### Exercise directions:
Leave the pictures out and transcribe every record exactly.

### Data for analysis:
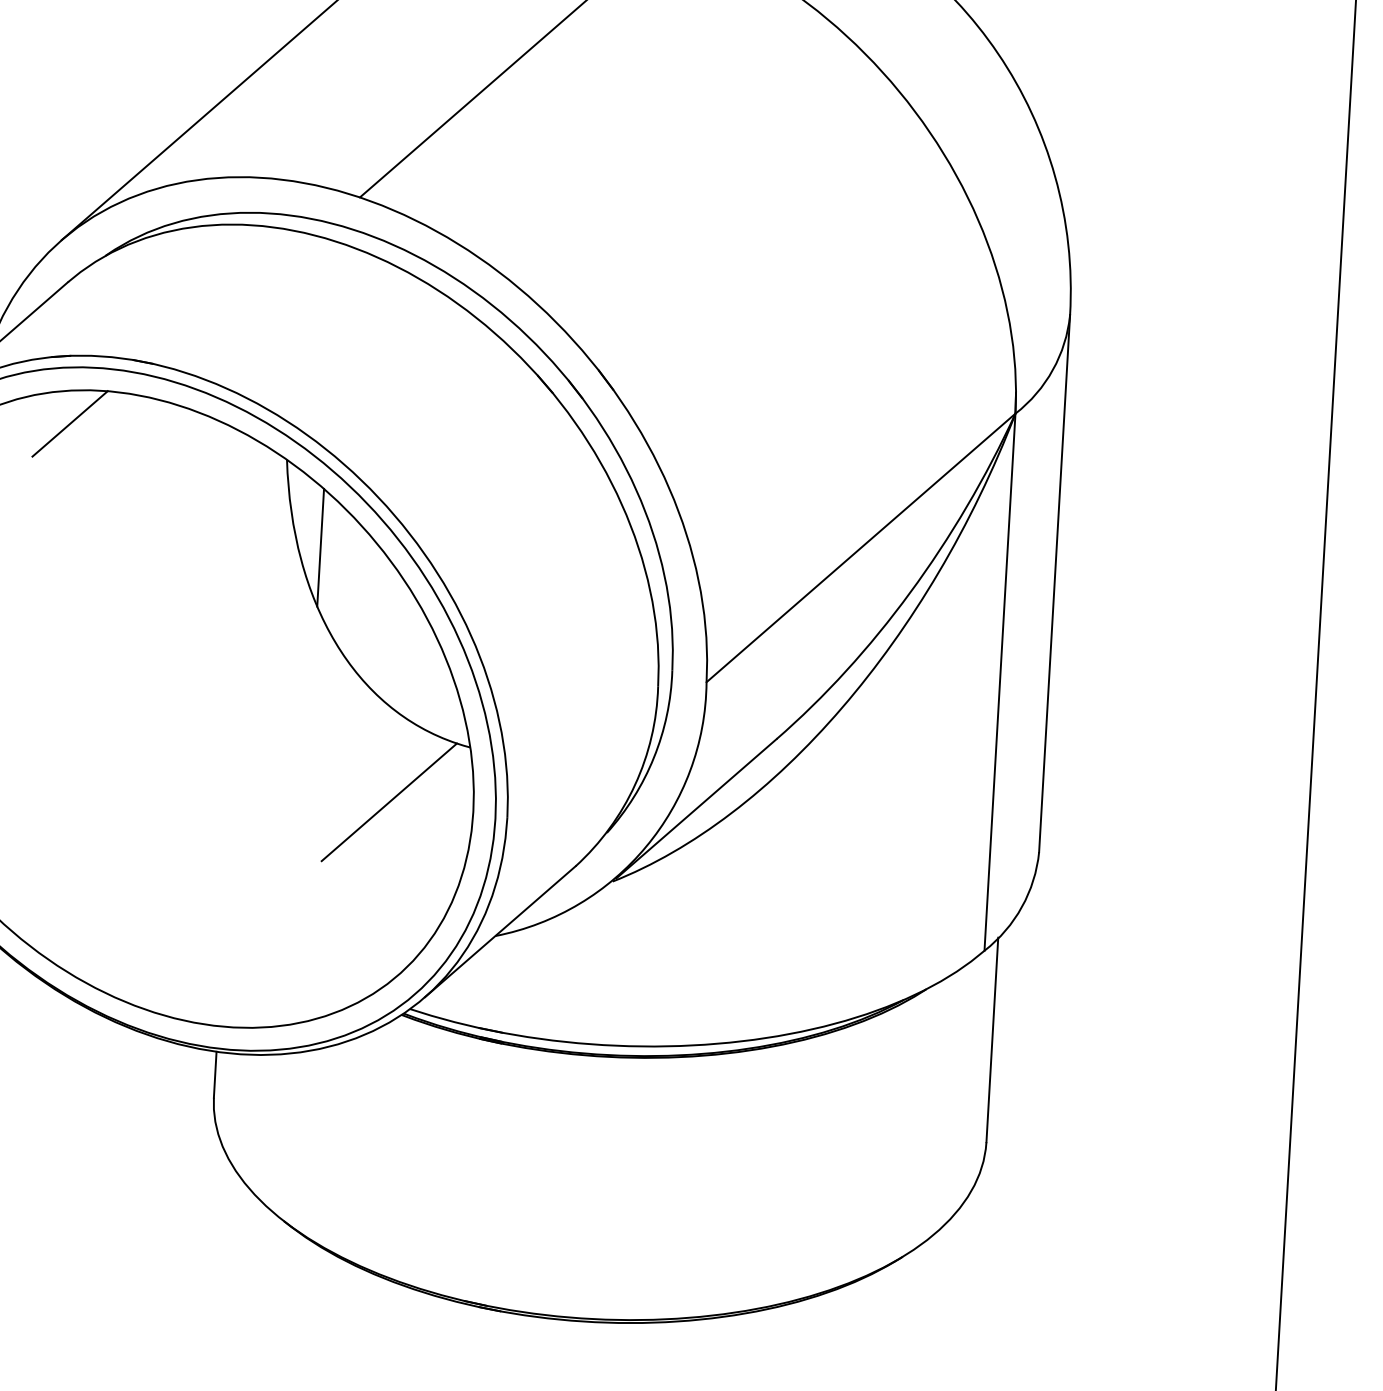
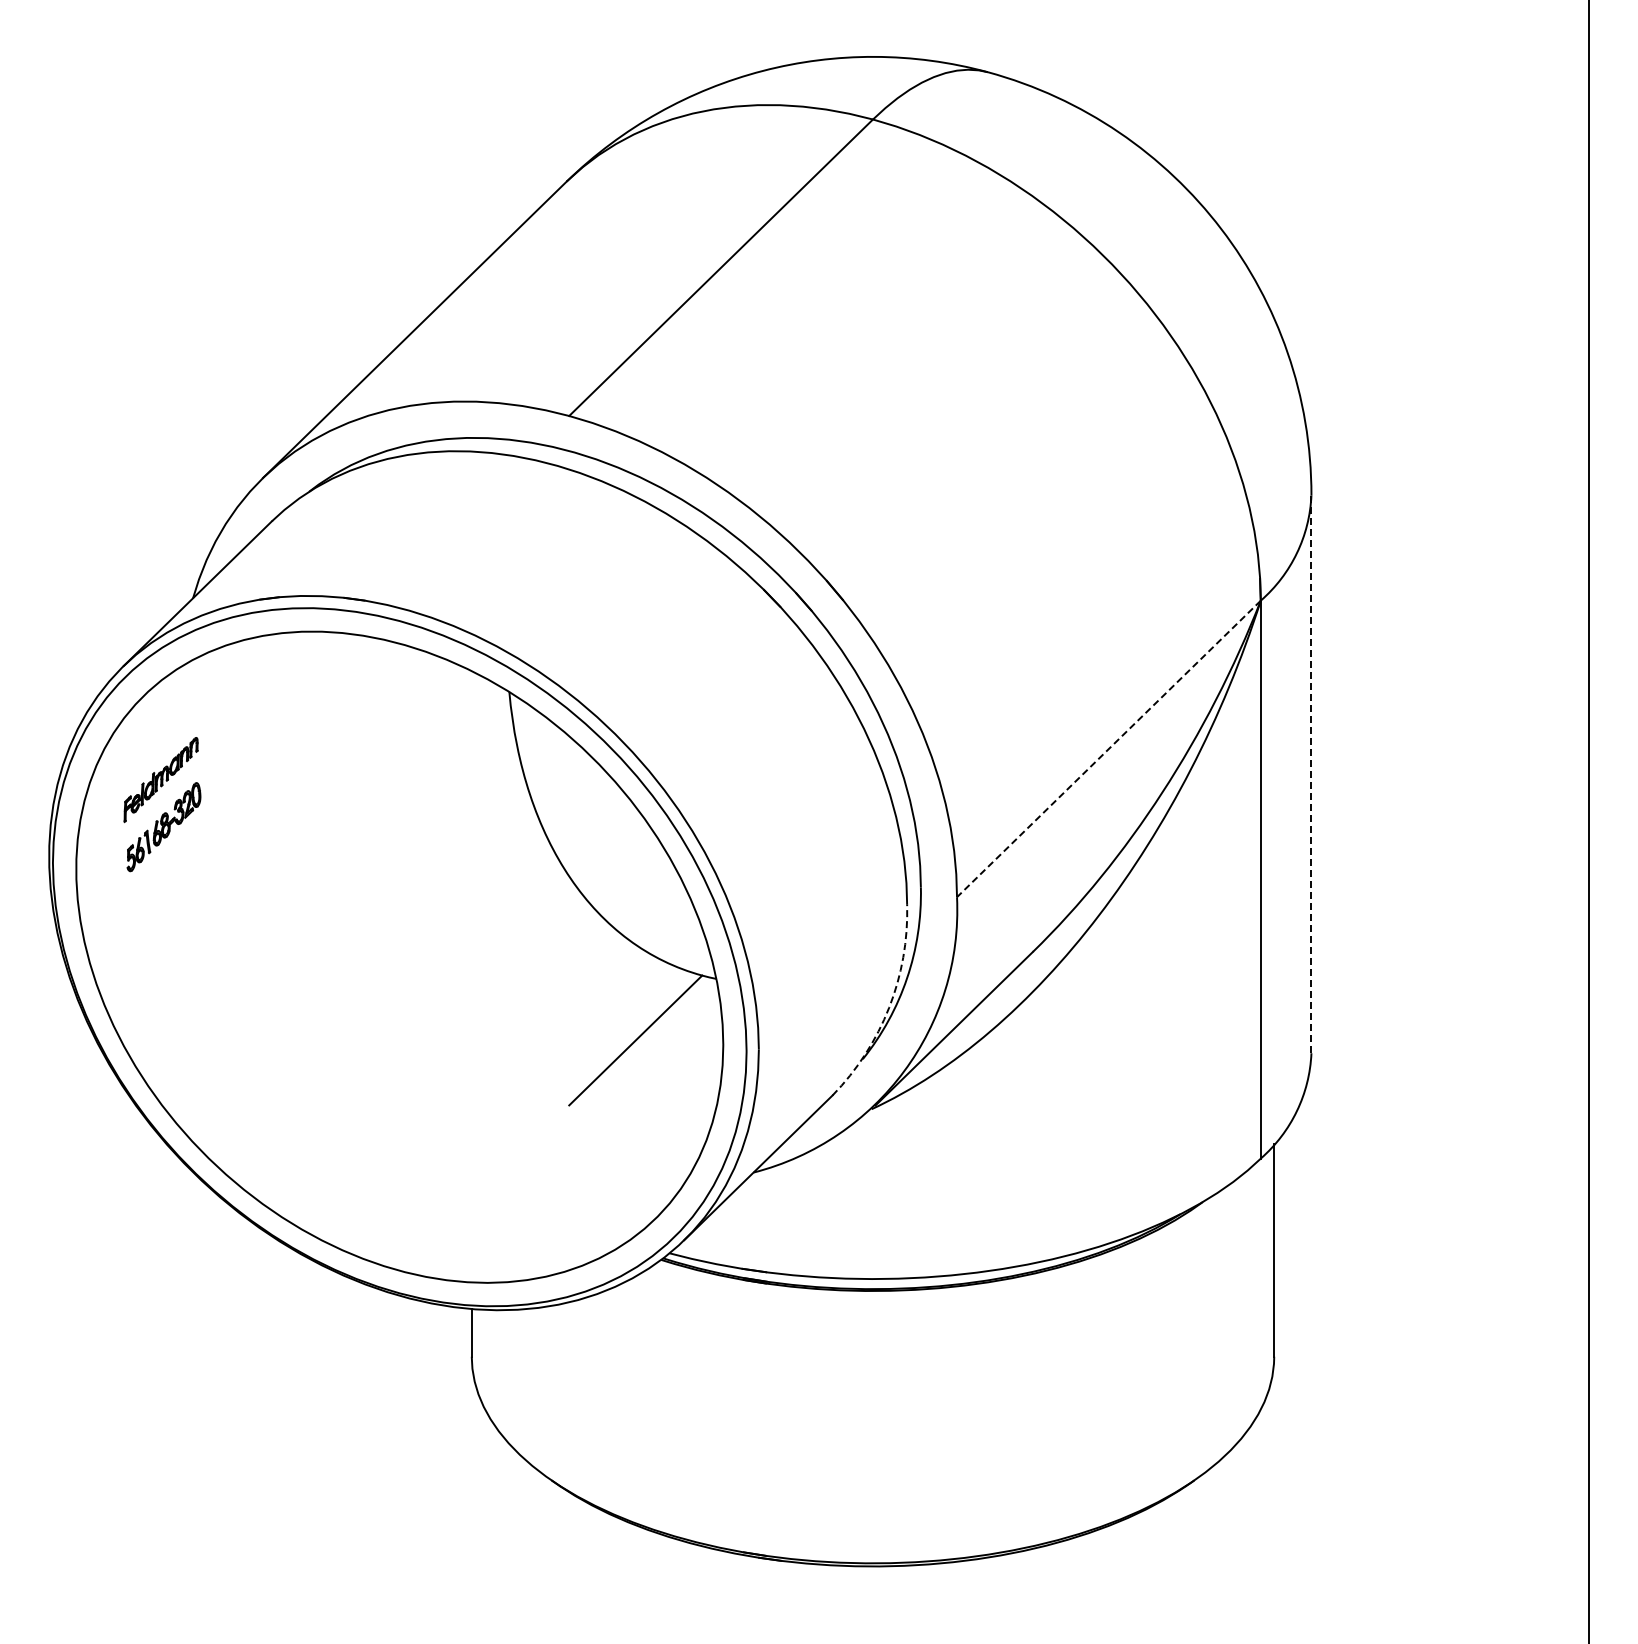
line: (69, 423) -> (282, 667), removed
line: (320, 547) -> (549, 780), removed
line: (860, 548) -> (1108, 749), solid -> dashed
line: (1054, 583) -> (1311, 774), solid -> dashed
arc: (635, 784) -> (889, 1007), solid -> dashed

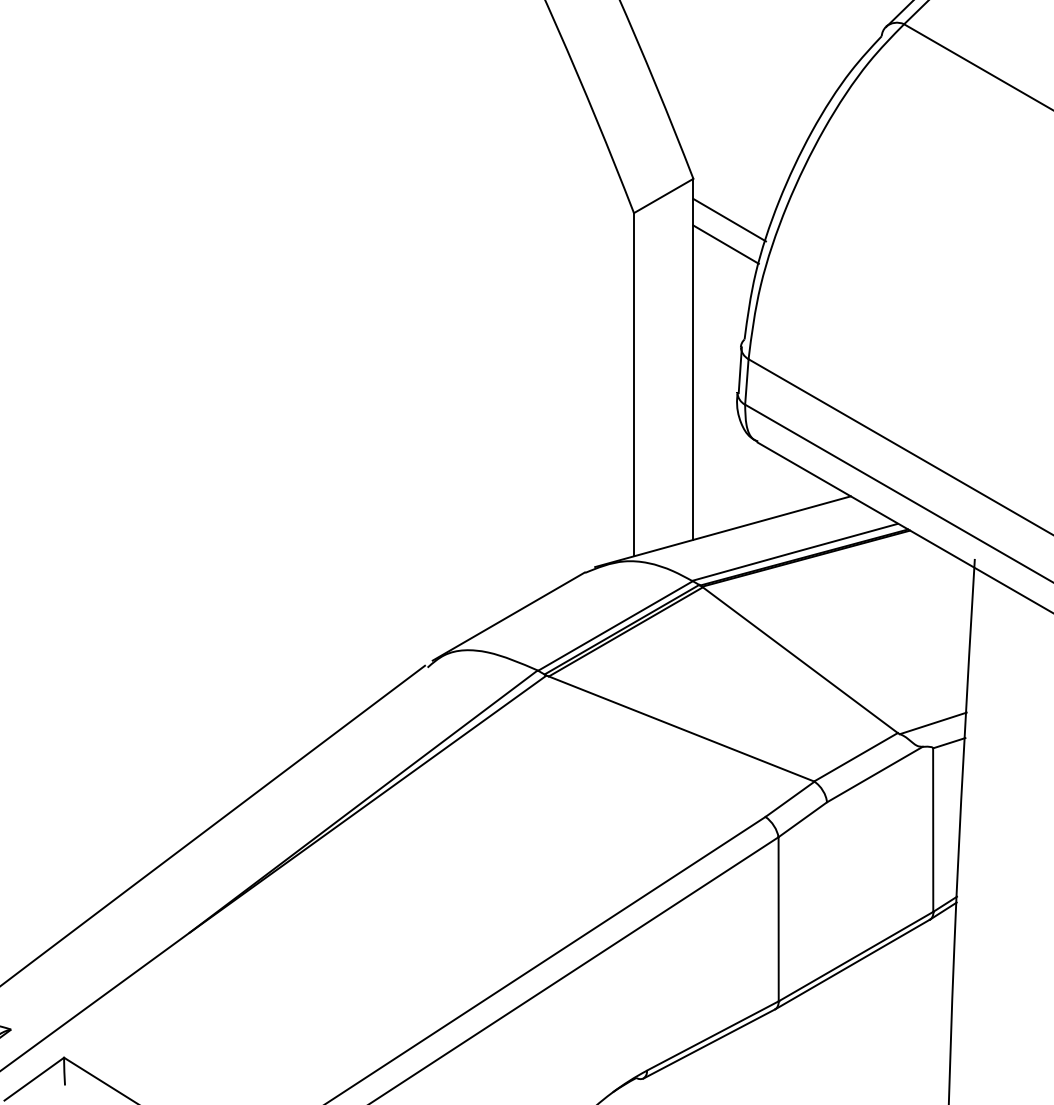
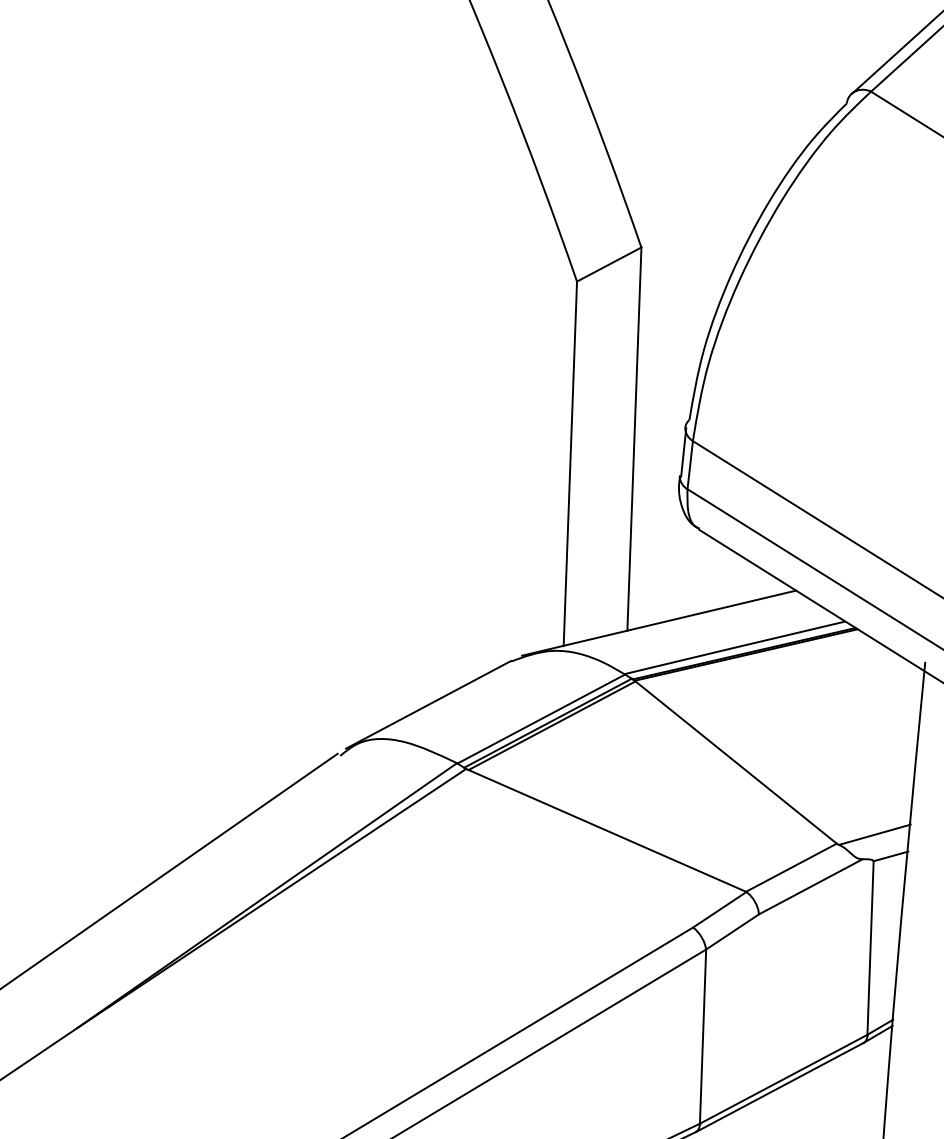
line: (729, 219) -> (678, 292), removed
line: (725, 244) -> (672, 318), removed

### Result of this exercise:
line: (69, 423) -> (282, 667), removed
line: (320, 547) -> (549, 780), removed
line: (860, 548) -> (1108, 749), solid -> dashed
line: (1054, 583) -> (1311, 774), solid -> dashed
arc: (635, 784) -> (889, 1007), solid -> dashed

line: (729, 219) -> (678, 292), removed
line: (725, 244) -> (672, 318), removed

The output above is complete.